* [Instructions to follow]: Convert every line of the dataset entries below into a JSON array of strings, one string per line, skipping blank lines and omitting the picture placeholders.

**** Recorded information

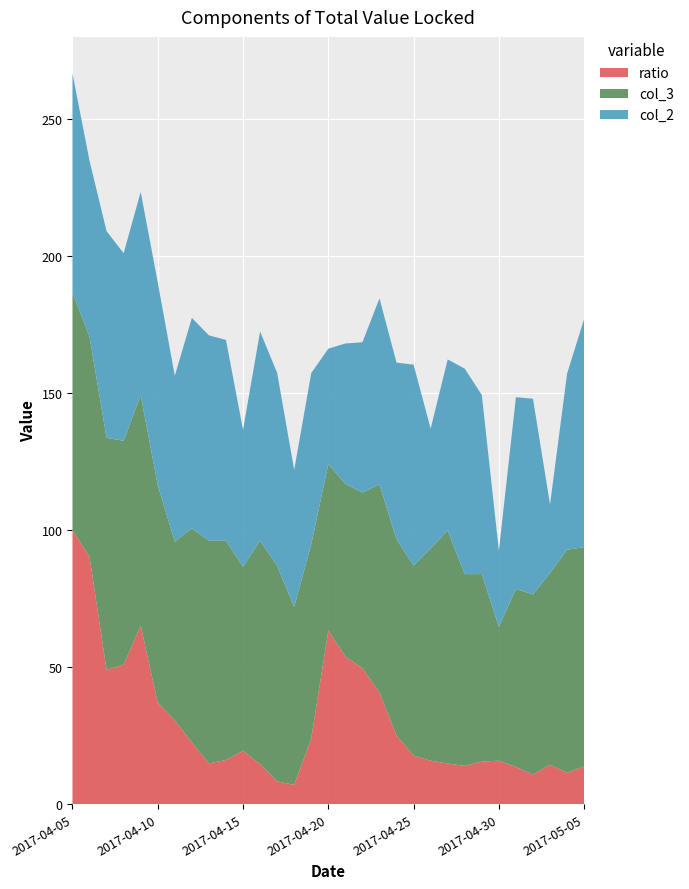

Reading right to left, extract all data points from this chart.

ratio: 13.8	11.5	14.4	10.8	13.6	15.9	15.5	14.0	14.8	15.9	17.8	25.1	40.8	49.6	53.9	63.3	24.0	7.0	8.4	14.6	19.5	16.1	14.9	22.5	30.6	37.0	65.2	50.9	49.0	90.4	100.0
col_3: 80.0	81.4	70.0	65.7	65.0	48.9	68.5	70.0	85.0	77.5	69.3	71.6	75.9	64.1	63.0	60.8	70.8	65.0	78.6	81.6	67.1	80.0	81.2	78.2	65.3	79.4	84.1	81.7	84.7	80.3	86.7
col_2: 83.3	64.3	25.0	71.4	70.0	27.8	65.4	75.0	62.5	43.8	73.3	64.5	67.9	54.9	51.2	42.2	62.5	50.0	70.5	76.3	50.0	73.3	75.0	76.8	60.5	74.0	74.2	68.5	75.5	64.1	80.1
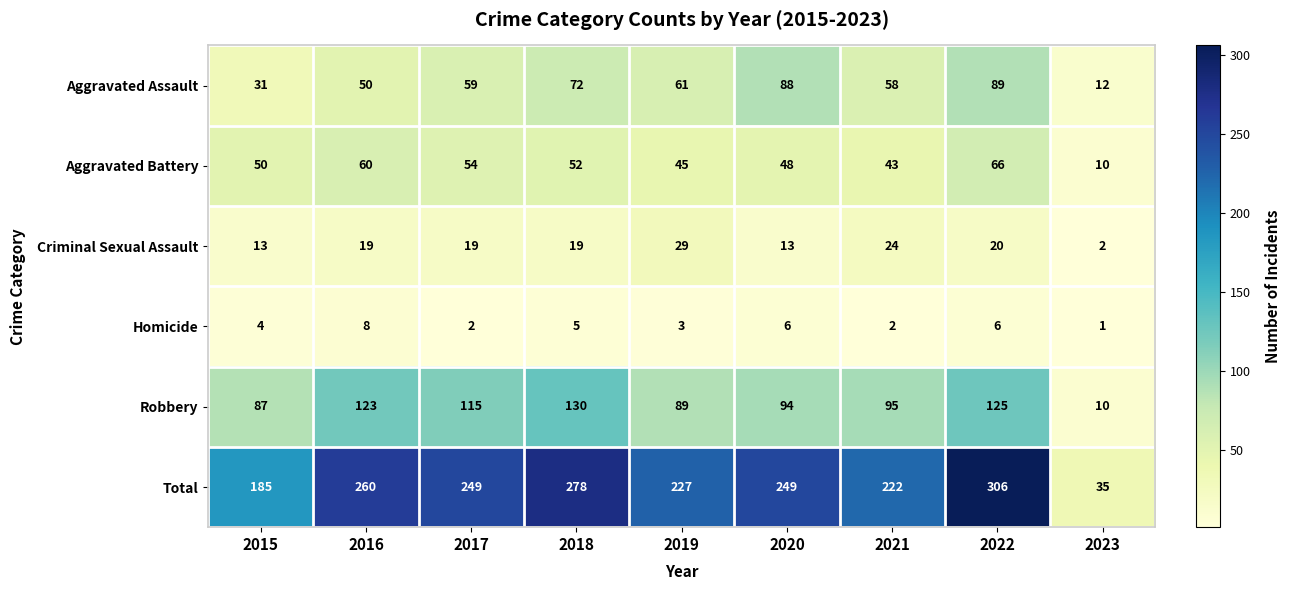

What is the approximate value of Aggravated Battery at 2021, to the nearest 5?

45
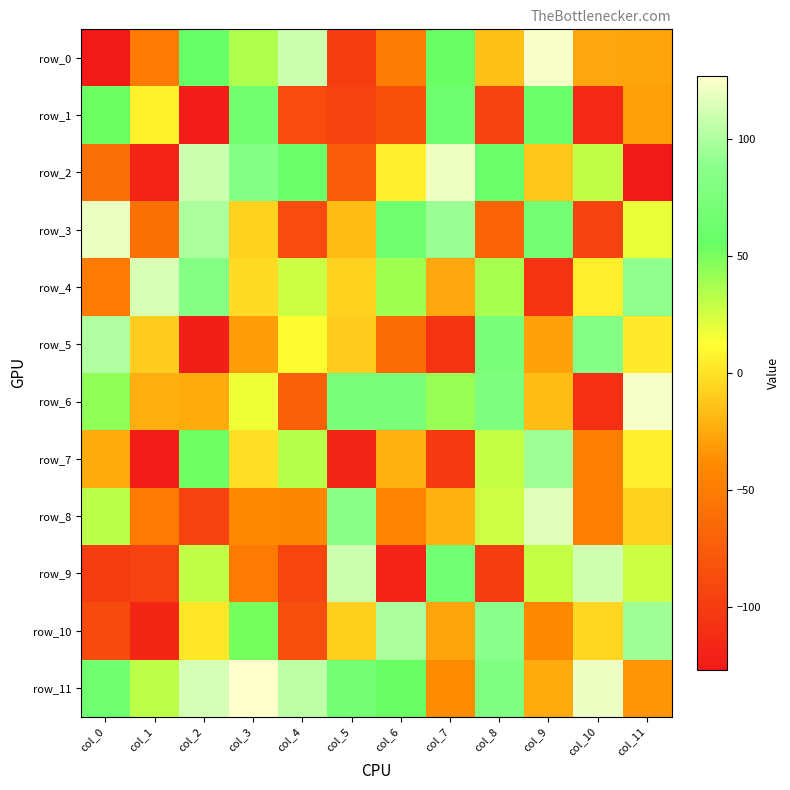

The value of row_5 at col_1 is -16. True or false?

False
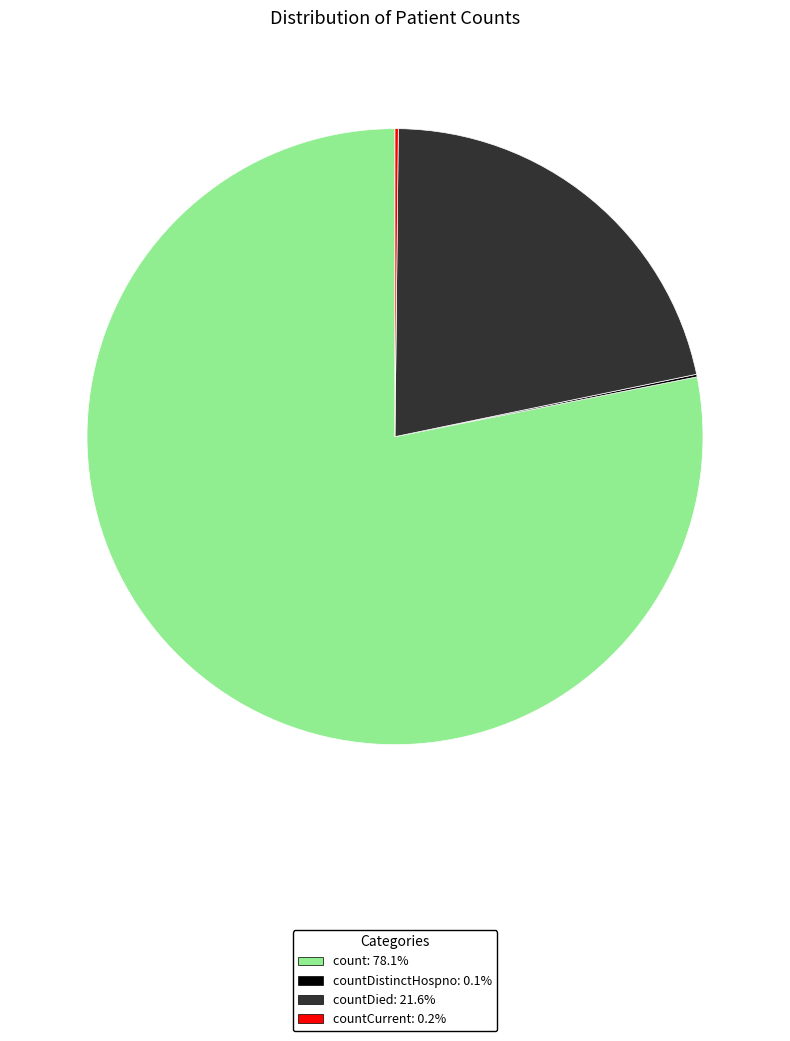

Does any single category account for the majority?

Yes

********

* [Answer area]:
[
  "Reading right to left, extract all data points from this chart.",
  "ratio: 13.8\t11.5\t14.4\t10.8\t13.6\t15.9\t15.5\t14.0\t14.8\t15.9\t17.8\t25.1\t40.8\t49.6\t53.9\t63.3\t24.0\t7.0\t8.4\t14.6\t19.5\t16.1\t14.9\t22.5\t30.6\t37.0\t65.2\t50.9\t49.0\t90.4\t100.0",
  "col_3: 80.0\t81.4\t70.0\t65.7\t65.0\t48.9\t68.5\t70.0\t85.0\t77.5\t69.3\t71.6\t75.9\t64.1\t63.0\t60.8\t70.8\t65.0\t78.6\t81.6\t67.1\t80.0\t81.2\t78.2\t65.3\t79.4\t84.1\t81.7\t84.7\t80.3\t86.7",
  "col_2: 83.3\t64.3\t25.0\t71.4\t70.0\t27.8\t65.4\t75.0\t62.5\t43.8\t73.3\t64.5\t67.9\t54.9\t51.2\t42.2\t62.5\t50.0\t70.5\t76.3\t50.0\t73.3\t75.0\t76.8\t60.5\t74.0\t74.2\t68.5\t75.5\t64.1\t80.1",
  "What is the approximate value of Aggravated Battery at 2021, to the nearest 5?",
  "45",
  "The value of row_5 at col_1 is -16. True or false?",
  "False",
  "Does any single category account for the majority?",
  "Yes"
]